Dose-response relationship, with longer education tied to increased odds of disability-free recovery
Educational Attainment Affects Brain Injury Recovery

FRIDAY, April 25, 2014 (HealthDay News) -- Educational attainment is a robust, independent predictor of one-year disability-free recovery (DFR) after moderate to severe traumatic brain injury (TBI), according to a study published online April 23 in Neurology.

Eric B. Schneider, Ph.D., from the Johns Hopkins School of Medicine in Baltimore, and colleagues conducted a retrospective study involving 769 patients (aged 23 years or older) from the TBI Model Systems Database who were admitted for rehabilitation after moderate to severe TBI and followed for at least one year. DFR, defined as a score of zero on the Disability Rating Scale, was assessed at one year post-injury.

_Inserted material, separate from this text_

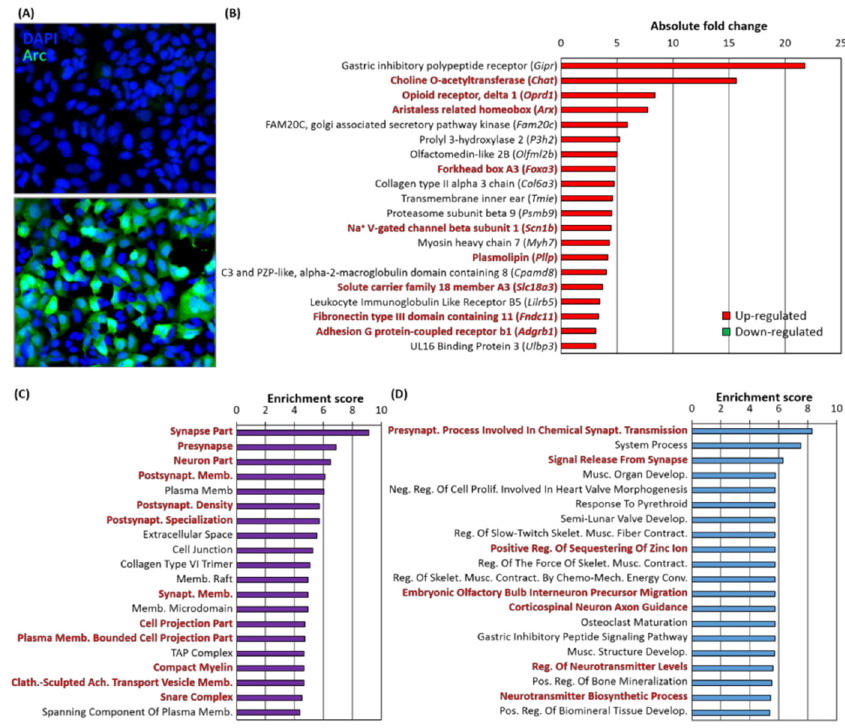
Figure 19. HEK293T cells exhibit neuronal properties upon induced expression of Arc. ( A ) Endogenous Arc expression was enhanced in HEK293T cells by targeting two single guide RNAs (sgRNAs) containing MS2 aptamers to the Arc promoter with the CRISPR/Cas9 Synergistic Activation Mediator system (see Methods for details). As a negative control, we used two sgRNAs targeting the promoter of the lac operon. Control cells ( top ) and Arc-induced cells ( bottom ) were stained for Arc (green) and DNA was labelled with DAPI (blue). About 90% of the cells expressed Arc. Scale bar is 30 µm. ( B ) Graph showing the top 20 differentially expressed genes upon the induction of endogenous Arc in HEK293T cells. RNA-Seq was used to compare the mRNA levels between the Arc-induced and control HEK293T cells. Neuronal genes are bolded and highlighted in red. ( C , D ) GO analysis of the differential expressed genes upon overexpression of Arc. The top 20 cellular components ( C ) and biological processes ( D ) are presented. Neuronal features were bolded and highlighted in red. Na + : sodium; V-gated: voltage-gated; Postsynapt: postsynaptic; Memb: membrane; Synapt: synaptic; Clath: clathrin; Ach: acetylcholine; Presynapt: presynaptic; Musc: muscle; Develop: development; Neg: negative; Reg: regulation; Prolif: proliferation; Skelet: skeletal; Contract: contraction and Mech: mechanical; Conv: conversion. Together with the results obtained with Arc knockdown in neurons, this finding strongly implicates Arc as a transcriptional regulator of neuronal development, synaptic function, plasticity and intrinsic excitability. 4. Discussion Activity-regulated cytoskeleton-associated protein (Arc) was discovered in 1995 as a neuronal activity-dependent immediate early gene [1,2], which is rapidly transcribed in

The researchers found that 27.8 percent of participants achieved DFR at one year. Overall, 24.1, 50.7, and 25.2 percent of patients had <12 years, 12 to 15 years, and ≥16 years of education, respectively. DFR was achieved by 9.7, 30.8, and 39.2 percent of those with <12 years, 12 to 15 years, and ≥16 years of education, respectively (P < 0.001). Duration of education of ≥12 years was independently associated with DFR (odds ratio [OR], 4.74 for 12 to 15 years; OR, 7.24 for ≥16 years), after adjustment for age, sex, and injury- and rehabilitation-specific factors.

"This suggests that cognitive reserve could be a factor driving neural adaptation during recovery from TBI," the authors write.

One author has a pending patent on a treatment for acute central nervous system injury, which is unrelated to this study. One author disclosed employment at a commercial entity.